Nâzım Hikmet’in geçen yıl günyüzüne çıkarılan şiiri “1 Mayıs Marşı” oldu: Ozan Çoban ve Güneş Demir besteledi
Devrimci İşçi Sendikaları Konfederasyonu (DİSK), Nâzım Hikmet’in geçen yıl TÜSTAV tarafından Komintern arivlerinden ortaya çıkarılan “İstanbul’da 1 Mayıs” adlı şiirini, yeni 1 Mayıs Marşı olarak yayımladı.
A3 Haber Merkezi | TÜSTAV’ın geçen yıl Komintern arşivlerinden gün ışığına çıkardığı Nazım Hikmet’in daha önce kitaplarına girmemiş “İstanbul’da 1 Mayıs” başlıklı şiiri bestelenerek marş oldu.
Banu İşlet’in transliterasyonu, Ozan Çoban ve Güneş Demir’in bestesi, Nâzım Soylu’nun klibiyle yayımlanan “Bugün Mayıs 1” adlı marş, DİSK’in sosyal medya hesabında paylaşıldı.

* **Kaynak veriler**:

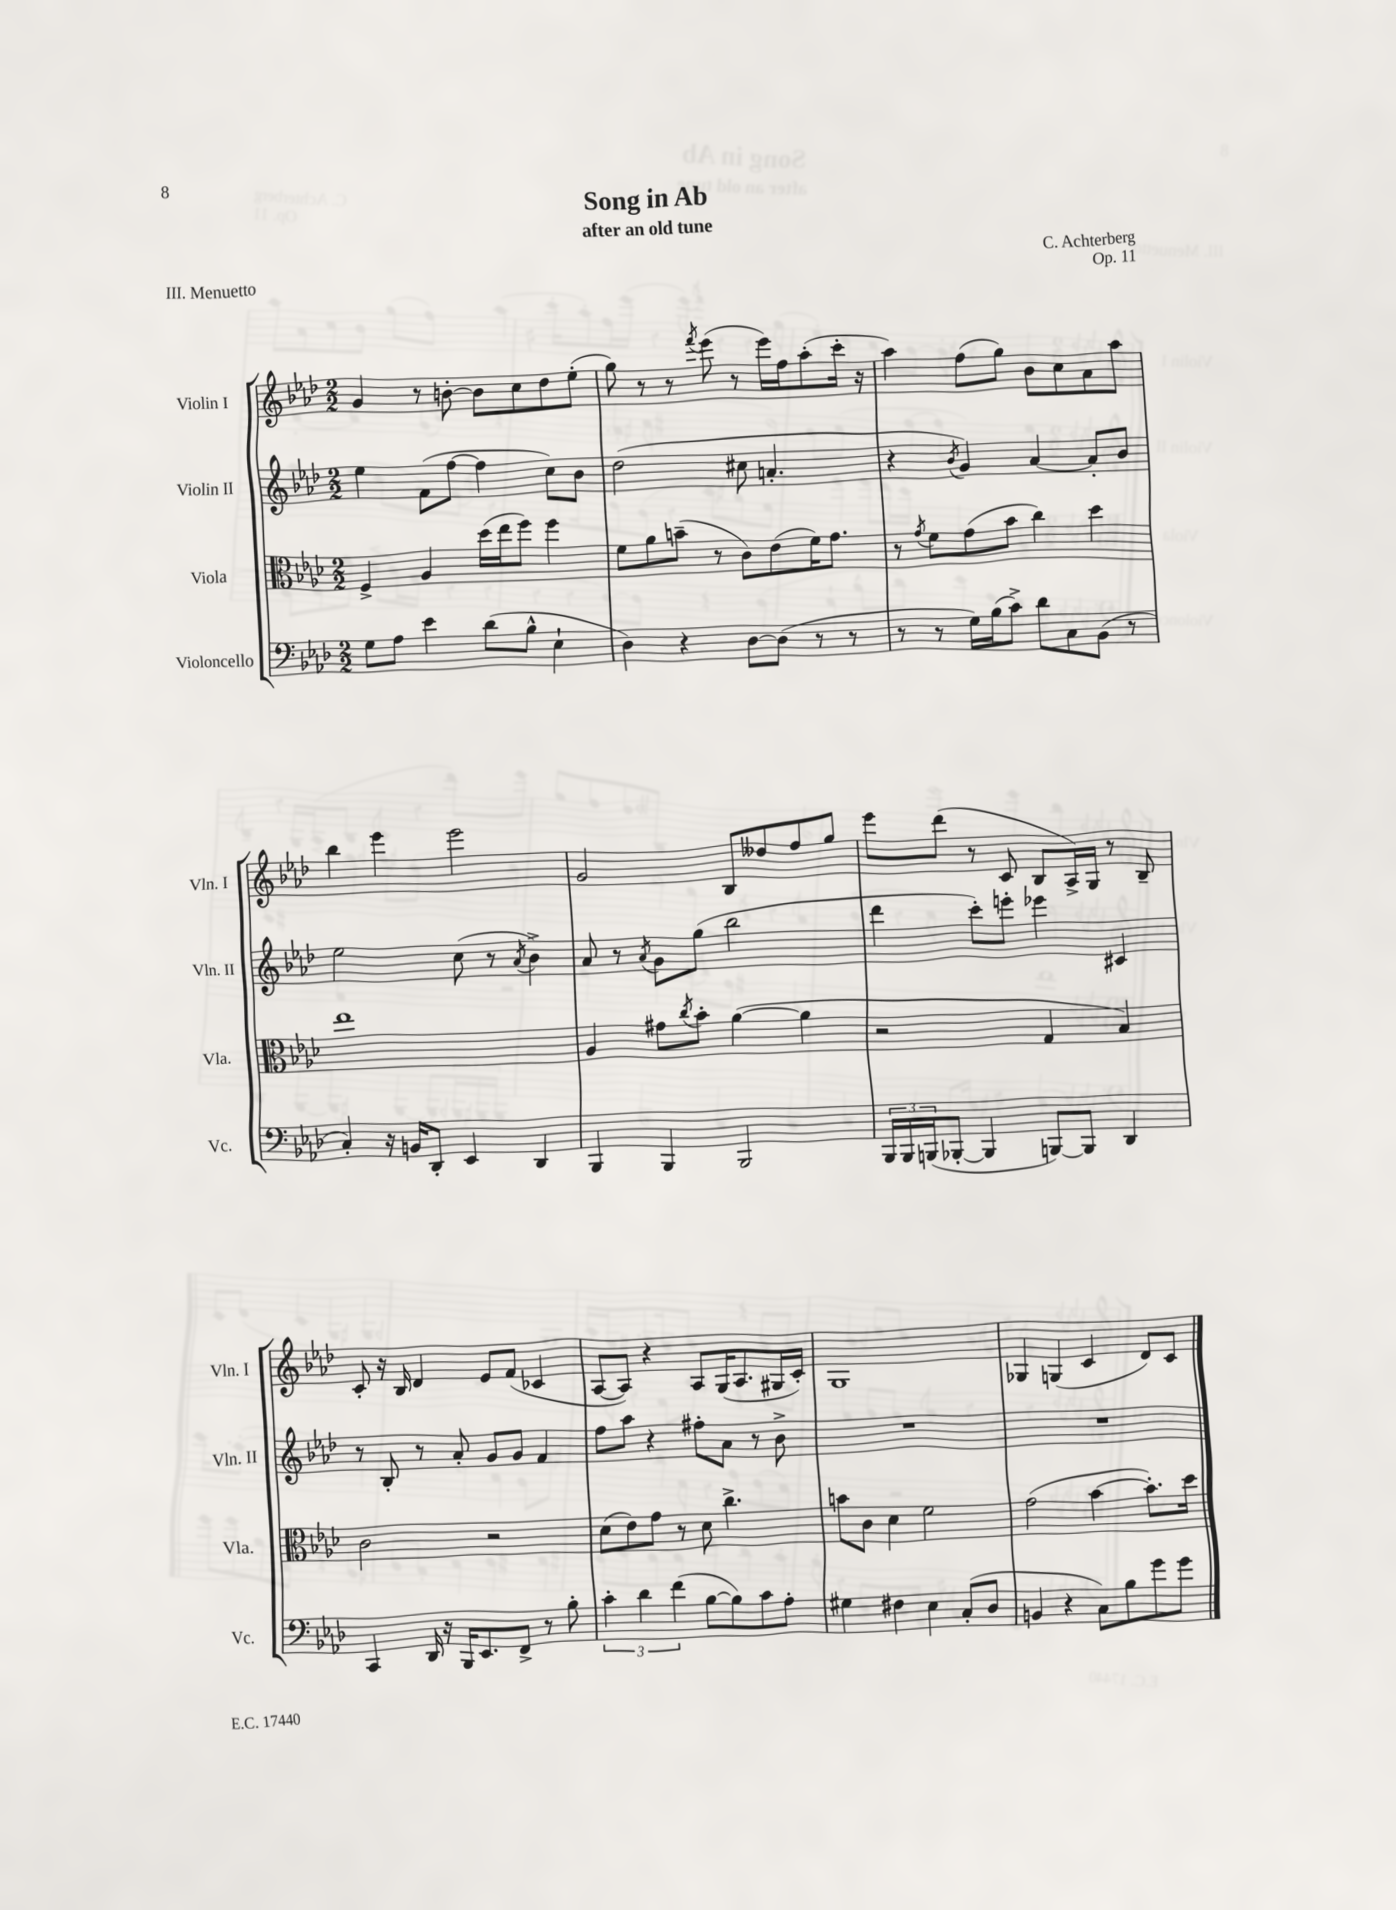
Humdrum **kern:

* **Görevleriniz**:
**a)** 1 Mayıs marşı haberinde "Nâzım Hikmet’in geçen yıl günyüzüne" sözlerini içeren ifadeyle açılıp "bestelenerek marş oldu." sözleriyle kapanan kısmı aynen yineleyin.
**b)** 1 Mayıs marşı haberini, son cümlesinin ardından kaldığı yerden sürdürün.
Buradaki veriler başka bir kaynaktan alınmıştır.

* **Yanıtlar aşağıdadır**:
**a)**
Nâzım Hikmet’in geçen yıl günyüzüne çıkarılan şiiri “1 Mayıs Marşı” oldu: Ozan Çoban ve Güneş Demir besteledi
Devrimci İşçi Sendikaları Konfederasyonu (DİSK), Nâzım Hikmet’in geçen yıl TÜSTAV tarafından Komintern arivlerinden ortaya çıkarılan “İstanbul’da 1 Mayıs” adlı şiirini, yeni 1 Mayıs Marşı olarak yayımladı.
A3 Haber Merkezi | TÜSTAV’ın geçen yıl Komintern arşivlerinden gün ışığına çıkardığı Nazım Hikmet’in daha önce kitaplarına girmemiş “İstanbul’da 1 Mayıs” başlıklı şiiri bestelenerek marş oldu.

**b)**
🎶🎵TÜSTAV’ın gün ışığına çıkardığı Nazım Hikmet’in sözleri, Banu İşlet’in transliterasyonu, Ozan Çoban ve Güneş Demir’in bestesi ve Nazım Soylu’nun klibiyle “Bugün Mayıs 1”
👏 Alkışlar @cobanozan @gunes__demir @tustav92 @BanuIslet ve @nazimsoylu için
📺 https://t.co/bj7M6eAitm— DİSK (@diskinsesi) April 25, 2021
O şiir geçen yıl gün yüzüne çıkarılmıştı
Nâzım Hikmet’in 1925 tarihli “İstanbul’da 1 Mayıs” isimli şiiri uzun süre Osmanlıca bir el yazması olarak TÜSTAV’ın (Türkiye Sosyal Tarih Araştırma Vakfı) Komintern arşivinde bekledi. Şiir, Banu İşlet tarafından Türkçeye çevrildi.
1925 yılında İstanbul’da gerçekleşen 1 Mayıs yürüyüşünü konu edinen “İstanbul’da 1 Mayıs” şiirinde Nâzım Hikmet, işçilerin sanayi bölgelerinden ve yoksul mahallelerden yürüyerek şehir merkezine gelişini anlatıyor.
İstanbul’da 1 Mayıs
Kıpkızıl, kan kırmızı bayraklarımızın alevinden
Sarı kursak bir balon gibi soldu güneş.
Ciğerlerimizde şişen türküler ateş!
Kol kola
Düştük yola
Yedikule’den amele evleri Sirkeci’ye dayandı,
Karagümrük kırmızıya boyandı.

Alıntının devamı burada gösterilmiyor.